**Lista de tareas:**
1) Resume el pasaje en dos oraciones.
2) Cita textualmente el fragmento del pasaje que empieza en "Nuestro Dios es" y termina en "es nuestro Dios!".
3) Enumera todas las cosas que, según el pasaje, hacían los padres o abuelos en la frase que comienza con "incluso, lo que hacían para".

**Pasaje:**
_ _ _ _ _ _ _
El Señor también quiere hablar con nosotros a través de la Escritura, tal como hizo con San Agustín. Puede que no siempre uno experimente una conversión tan dramática como la de este santo, pero podemos estar seguros de que Dios quiere tomar los episodios y las enseñanzas de la Escritura e iluminar nuestro entendimiento para entenderlas. En efecto, el Señor quiere hablar contigo, si le dedicas tiempo y atención para leer el libro sagrado y orar a la luz de su Palabra.

Una tradición viva. Además de la creación y la Escritura, el Todopoderoso también se revela a través de la Sagrada Tradición de nuestra Iglesia. La “Sagrada Tradición” se refiere al modo en que los Apóstoles atesoraron y conservaron las enseñanzas de Jesús y las transmitieron a las generaciones posteriores. Cuando esta Tradición se combina con las palabras de la Escritura, nos presenta un panorama más completo de quién es Dios y cómo él quiere prodigarnos sus bendiciones con toda generosidad y llevarnos a la vida de santidad y paz para que la practiquemos según su voluntad.

Piensa, querido lector, en la manera en que posiblemente tus padres o abuelos compartieron contigo sus tradiciones y su sabiduría: en los relatos de experiencias y anécdotas vividas a través de los años, o en lo que solían hacer cuando celebraban los cumpleaños, aniversarios y otras ocasiones festivas. Tal vez hayan tenido costumbres acerca de cómo escoger los nombres para sus hijos de modo que expresaran algo de ellos, o incluso prácticas tan comunes como las oraciones o la manera de darse las “buenas noches” a la hora de dormir; incluso, lo que hacían para educar a los hijos, corregirlos, divertirse o cumplir quehaceres en la casa habla con elocuencia de cómo era su vida.

Cada una de estas experiencias y tradiciones te inculcaban algo de lo que significaba ser miembro de tu familia. Cada tradición es la encarnación de las convicciones, creencias y prácticas familiares, y precisamente porque provienen de tu familia, tienen mucho que decirte acerca de quién eres tú y cómo es tu vida.

Ahora, si ampliamos el horizonte, podemos ver que la celebración de la Santa Misa es un ejemplo perfecto de la forma en que la Iglesia ha venido viviendo las Escrituras en la práctica a lo largo de los siglos. Nuestra liturgia tiene sus raíces en las historias de la Pascua del Antiguo Testamento y en las palabras de Jesús en la Última Cena. En un sentido, cuando celebramos la santa Misa, unimos nuestras voces a las de una larga compañía de santos y creyentes que se remonta hasta Moisés en una cadena ininterrumpida de fe y adoración a Dios. Es cierto que las palabras y las diversas partes de la Misa pueden haber cambiado a través del tiempo, pero la esencia de toda celebración eucarística se ha mantenido siempre fiel a las Escrituras. Y eso hace que esta, que es la Tradición más importante, sea otra manera en la que Dios nos concede la revelación de sí mismo y de su amor.

Nuestro Dios es generoso. Hermano, piensa en todas las formas en que Dios se revela a sus hijos, y mira cuánto quiere hablarte al corazón y formar parte de tu vida. Ya no tienes que sentir como si tuvieras que subir una escalera de incontables peldaños para tratar de llegar a su lado: Él mismo ha venido a encontrarse contigo y, gracias al enorme poder de su revelación, él siempre está deseoso de elevarte hasta su presencia para comunicarte su amor y su protección. ¡Qué tierno y generoso es nuestro Dios!
_ _ _ _ _ _ _
**Sección de datos:**

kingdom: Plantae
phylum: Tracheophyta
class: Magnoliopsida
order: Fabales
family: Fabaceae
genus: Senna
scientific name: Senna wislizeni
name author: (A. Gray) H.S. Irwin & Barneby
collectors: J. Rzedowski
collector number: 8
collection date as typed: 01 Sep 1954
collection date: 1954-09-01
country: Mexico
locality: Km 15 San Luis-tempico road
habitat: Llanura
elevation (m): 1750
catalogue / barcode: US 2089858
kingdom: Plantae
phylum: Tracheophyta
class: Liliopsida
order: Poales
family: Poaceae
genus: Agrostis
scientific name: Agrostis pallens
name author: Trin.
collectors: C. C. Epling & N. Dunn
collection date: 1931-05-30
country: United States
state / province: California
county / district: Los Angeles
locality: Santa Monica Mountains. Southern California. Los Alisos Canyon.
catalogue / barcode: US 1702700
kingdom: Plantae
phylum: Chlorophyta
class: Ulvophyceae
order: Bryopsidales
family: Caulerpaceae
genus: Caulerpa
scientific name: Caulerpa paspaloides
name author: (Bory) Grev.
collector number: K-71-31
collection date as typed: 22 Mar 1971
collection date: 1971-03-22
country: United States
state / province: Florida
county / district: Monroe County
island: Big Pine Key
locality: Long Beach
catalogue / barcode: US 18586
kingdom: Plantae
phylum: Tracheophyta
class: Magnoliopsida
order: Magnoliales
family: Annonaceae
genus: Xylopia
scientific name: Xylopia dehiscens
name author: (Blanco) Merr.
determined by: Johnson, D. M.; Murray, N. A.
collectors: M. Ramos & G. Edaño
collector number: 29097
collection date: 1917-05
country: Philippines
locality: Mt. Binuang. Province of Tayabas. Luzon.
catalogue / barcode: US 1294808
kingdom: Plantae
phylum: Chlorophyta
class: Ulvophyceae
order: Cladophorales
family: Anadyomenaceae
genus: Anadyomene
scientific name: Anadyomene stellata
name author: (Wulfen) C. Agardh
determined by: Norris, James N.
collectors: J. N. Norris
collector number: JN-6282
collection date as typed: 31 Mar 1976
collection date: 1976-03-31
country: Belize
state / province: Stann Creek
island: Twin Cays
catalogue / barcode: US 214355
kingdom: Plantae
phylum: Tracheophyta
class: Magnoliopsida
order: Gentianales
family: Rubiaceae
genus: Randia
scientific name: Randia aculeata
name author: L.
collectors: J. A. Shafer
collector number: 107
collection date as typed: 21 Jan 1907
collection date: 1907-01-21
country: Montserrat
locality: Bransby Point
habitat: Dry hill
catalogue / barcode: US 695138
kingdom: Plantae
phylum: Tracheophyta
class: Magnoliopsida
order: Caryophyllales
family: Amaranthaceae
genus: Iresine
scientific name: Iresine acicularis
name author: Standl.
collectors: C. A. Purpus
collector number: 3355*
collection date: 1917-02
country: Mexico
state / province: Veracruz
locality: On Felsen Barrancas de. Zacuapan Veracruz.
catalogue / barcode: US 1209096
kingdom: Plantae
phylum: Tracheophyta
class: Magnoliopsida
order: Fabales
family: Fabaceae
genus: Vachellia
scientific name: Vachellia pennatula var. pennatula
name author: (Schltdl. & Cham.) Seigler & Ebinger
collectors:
_ _ _ _ _ _ _
**Respuestas por tarea:**
1) El pasaje afirma que Dios se revela a través de la creación, la Escritura y la Sagrada Tradición de la Iglesia, y que quiere hablar con quien dedica tiempo a leer el libro sagrado y a orar. Presenta la Misa como la Tradición más importante, arraigada en la Pascua del Antiguo Testamento y en las palabras de Jesús en la Última Cena, y concluye que Dios es generoso y viene a encontrarse con sus hijos.

2)
Nuestro Dios es generoso. Hermano, piensa en todas las formas en que Dios se revela a sus hijos, y mira cuánto quiere hablarte al corazón y formar parte de tu vida. Ya no tienes que sentir como si tuvieras que subir una escalera de incontables peldaños para tratar de llegar a su lado: Él mismo ha venido a encontrarse contigo y, gracias al enorme poder de su revelación, él siempre está deseoso de elevarte hasta su presencia para comunicarte su amor y su protección. ¡Qué tierno y generoso es nuestro Dios!

3)
- educar a los hijos
- corregirlos
- divertirse
- cumplir quehaceres en la casa